If you ask Donald Cerrone if he’s worried about going too hard at it, he’ll more than likely tell you he’s just in for a good time while he still can have it.
Cowboy isn’t like most fighters. A lot of them say they’ll fight anyone, anywhere at anytime but in reality – and understandably so – when it comes down to it, there are many realistic factors that will hold them back from being that ‘fighter’s fighter.
The type of men are few and far between who will take on a dangerous matchup on short-notice – or attempt to bounce back from a brutal loss with an even more difficult proposition.
Cerrone takes Leon Edwards this weekend at UFC Singapore, a prospect who has looked to be on the brink of getting himself into that welterweight top-10.
No one wants to see the veteran Cowboy as a gatekeeper for the division but following his brutal UFC Gdansk loss to Darren Till, the dynamic that was felt between the two in the fight’s immediate aftermath was unquestionable.
He didn’t exactly appear to be fussed about the Liverpudlian Till’s pedigree going in. Not many people were. Cowboy signed the contract against this relative unknown – again, like most of us, questioning exactly how this young man managed to get himself into a headlining spot at such an early point in his rise.
The worst fears of those close to Cerrone were confirmed as Darren Till steamrolled him in the first-round, using the win as a springboard to launch his own superstar status within the promotion.
In truth, Donald’s sheer love of fighting seemed to work against him on this one. Back-to-back losses to both Jorge Masvidal and a gruelling war against Robbie Lawler saw him come in as a more weathered soldier – which when coupled with the kickboxing prowess of his opponent, was a recipe for disaster.
But that’s the thing. If you asked him now, he’d probably regret nothing.
His time at lightweight saw him establish himself as a fan-favourite and while he did record some fantastic wins over the likes of Edson Barboza, Benson Henderson and Eddie Alvarez, to name but a few, championship success eluded him.
As one of the finest fighters to never get their hands on that coveted UFC gold, his eventual switch to welterweight was one of the surprise stories of the modern era.
Picked as the underdog in each of his opening four 170lb bouts, Cerrone managed to finish each and every one of them – taking out Patrick Cote, Alex Oliveira, Matt Brown, and Rick Story on his way to eventually losing out in a top contender battle with Jorge Masvidal.
But the Cowboy who went on that run looked like a different animal entirely.
Who can forget his vicious war with Matt Brow? This was a fight where regardless of how they felt about each other in the fight’s leadup, they couldn’t help but show respect for a moment just before ‘the Immortal’ got his lights switched off by one of his opponent’s patented head-kicks.

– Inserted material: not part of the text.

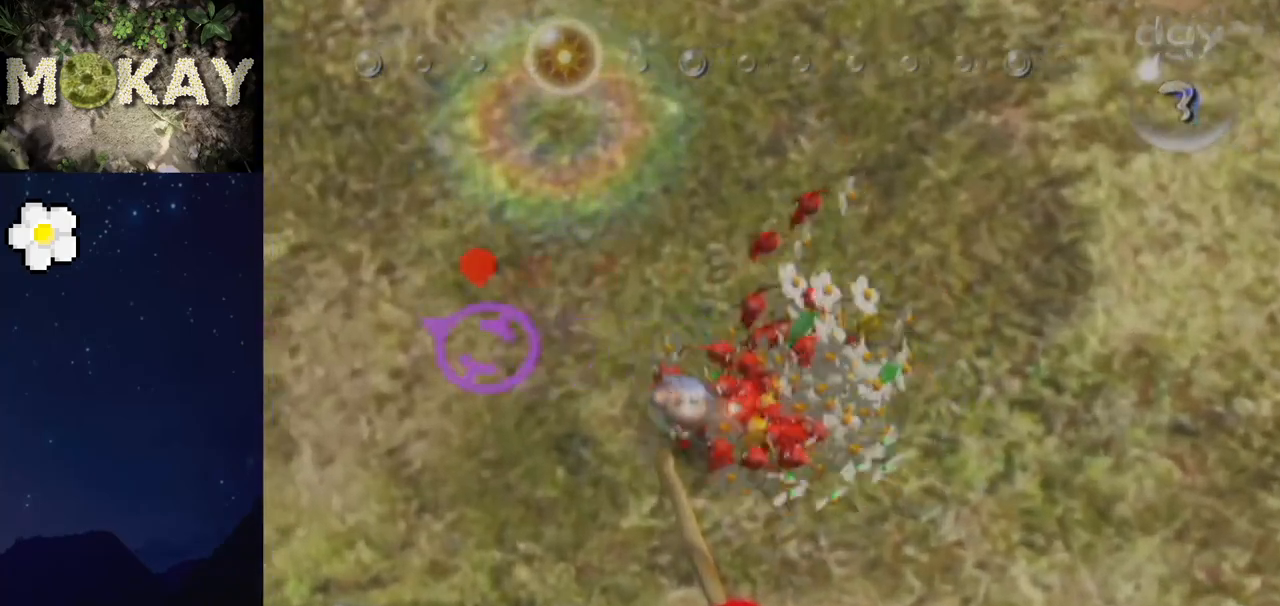
{"buttons": [], "left_stick": "down-left", "right_stick": "left", "events": [[133, "left_stick", "down-left"]]}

Or how about the now-legendary four-shot combo he used to close out the show against Rick Story? For those who actually that bout live, it was like seeing a choreographed sequence out of a movie.
There was no way that could actually work in a real matchup. But it did, and Cerrone picked up one of his most impressive wins against a fighter, in Story, who is a pretty solid top-15 170lb-r.
Basically, he might not have many fights left – especially if things don’t go so well for him this weekend but honestly, when it’s all laid out on the table, how on earth can you dislike this guy?
He stands for everything we should value in these athletes. His attitude is one that doesn’t give a sh*t about his own health and whether you agree with that or not, respect is due because, at the end of the day, we’re the ones who tune in to watch these fight-cards and regardless of how you see the sport as a whole, entertainment is a massive part of it and Donald ‘Cowboy’ Cerrone is solid gold.